Female Empowerment on the Shelf: Why We Need Feminist Books for Young Girls — And Boys

by Kate Schatz

Photo credit: Christopher Futcher, E+/Getty Images

I remember it like this: The two-year-old was finally down for her nap and I crept, ninja-mom-style, to the kitchen table, where I sat and stared out the window. The walls in that house were yellow, and the afternoon sun streamed in. Maybe I was thinking about the books we’d been reading before her nap; maybe I was mentally reviewing my to-do list; maybe my mind was blissfully blank. That part is unclear, but I definitely remember what happened next: An idea popped into my head. I should write an A-Z book about cool women from American history.

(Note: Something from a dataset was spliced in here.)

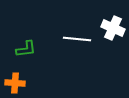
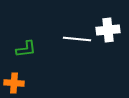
white cross: moved 5 px left, 2 px down; rotated 30 degrees counterclockwise
orange cross: moved 1 px left
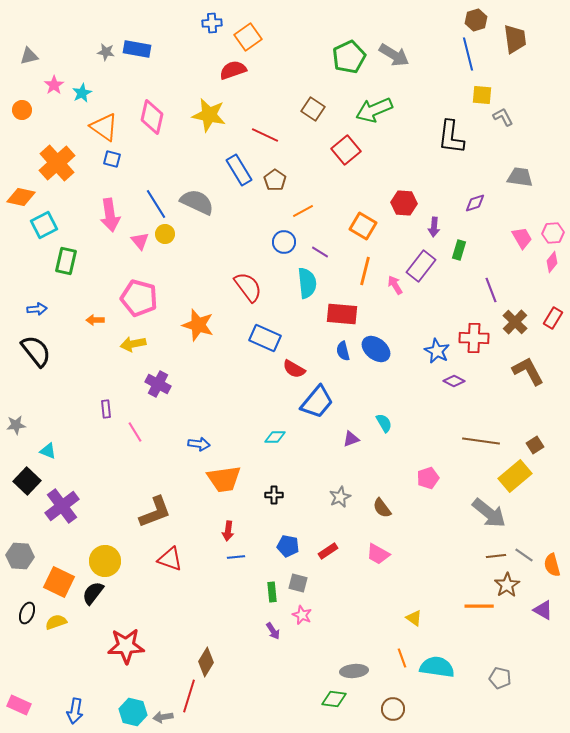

In retrospect, this idea had surely been developing in my subconscious. As a feminist, I was thinking a lot about how to raise a daughter. How would I help her be strong and confident? How could I help her navigate a world that is so often cruel to girls? As a writer, I was challenged by motherhood. I’d published my first book of fiction two years before I got pregnant … and I hadn’t written much since having her. I was championing the literary output of my creative writing students, but I wasn’t producing anything myself. And I was feeling challenged as an activist: This was 2011, I was in Oakland, and the Occupy movement was in full force. I wanted to be out there in the streets — but instead I was home, watching Live Stream videos of raucous protests while I breastfed on the couch. Motherhood had cracked open my world in so many beautiful ways, but it was not easy to reorganize myself. Or rather, my selves. It all felt subsumed by being Mom.

But in that golden moment in my tiny kitchen, I wasn’t thinking about integrating these shifting identities — it was just an idea and, for the first time in several years, I felt that familiar creative rush. The adrenaline of a good idea, the tingle of a story starting to build. I grabbed my laptop, and let my fingers fly. I thought about the children’s books on our shelves, and what I felt was missing. What I could add. How I might create something educational, empowering, inspiring — but also cool and fun. By the time my daughter woke up, I’d jotted down a ton of notes and sent an email to fellow mama friends. I have this idea, I wrote. What do you think? The response was fast and furious: YES! They wrote. You have to do this!

So I did — right away!

Ha. Just kidding. The reality is that it took me several years to get started. The idea was always with me, but I had a hard time prioritizing it over all the other things that demanded my time and attention: my daughter, my full-time teaching job, my marriage, the backyard landscaping project, the unfinished novel … somehow, the feminist children’s book that I wanted to create so badly for my daughter always seemed to drop to the bottom of the to-do list. For his part, my husband was a fantastic cheerleader; every so often he’d say, “Hey, have you worked on the Rad Women book lately? It’s a really good idea…”

And then I became pregnant again, this time with a son. If my daughter inspired the idea for the book, it was the birth of my son that motivated me to make it happen. I realized that I want my daughter to be inspired and empowered, but if boys aren’t raised to see and respect women, then this empowerment only goes so far. Though I was tired and overwhelmed by these two young beings, I also felt inspired by them. And I felt ready.

Two and a half years after having that initial idea in my kitchen, I made a New Year’s resolution to write Rad American Women A-Z. It’s the only resolution I’ve ever kept. Two months later, I’d teamed up with an illustrator, Miriam Klein Stahl; two months after that we had a book deal; and by the end of 2014 our book was off to the printer. It was on the New York Times bestseller list by April. We traveled all over the country, visiting schools, bookstores, and libraries, sharing the stories of rad women from history with thousands of people. And by the end of that year, my now-kindergartner daughter stood next to me at a book event, eagerly showing off her newly-acquired literacy skills by reading a page from the book. Yes, I cried.

And now Miriam and I have created a sequel: Rad Women Worldwide tells 40 stories of women from 30 countries, opening readers’ eyes to the big, beautiful world that we’re all part of. The Rad Women series is a way for me to show my own children — and all readers — that they’re part of a number of powerful lineages and histories that don’t always show up in history classes. It shows them the potential of all humans to be courageous, to be loving, and to work for justice.

And as I watch my daughter, now seven, read aloud to her brother, now three, about Emma Goldman and Funmilayo Ransome Kuti and Sor Juana Inez de la Cruz, I know that they’ve taught me a great deal about my own potential as well.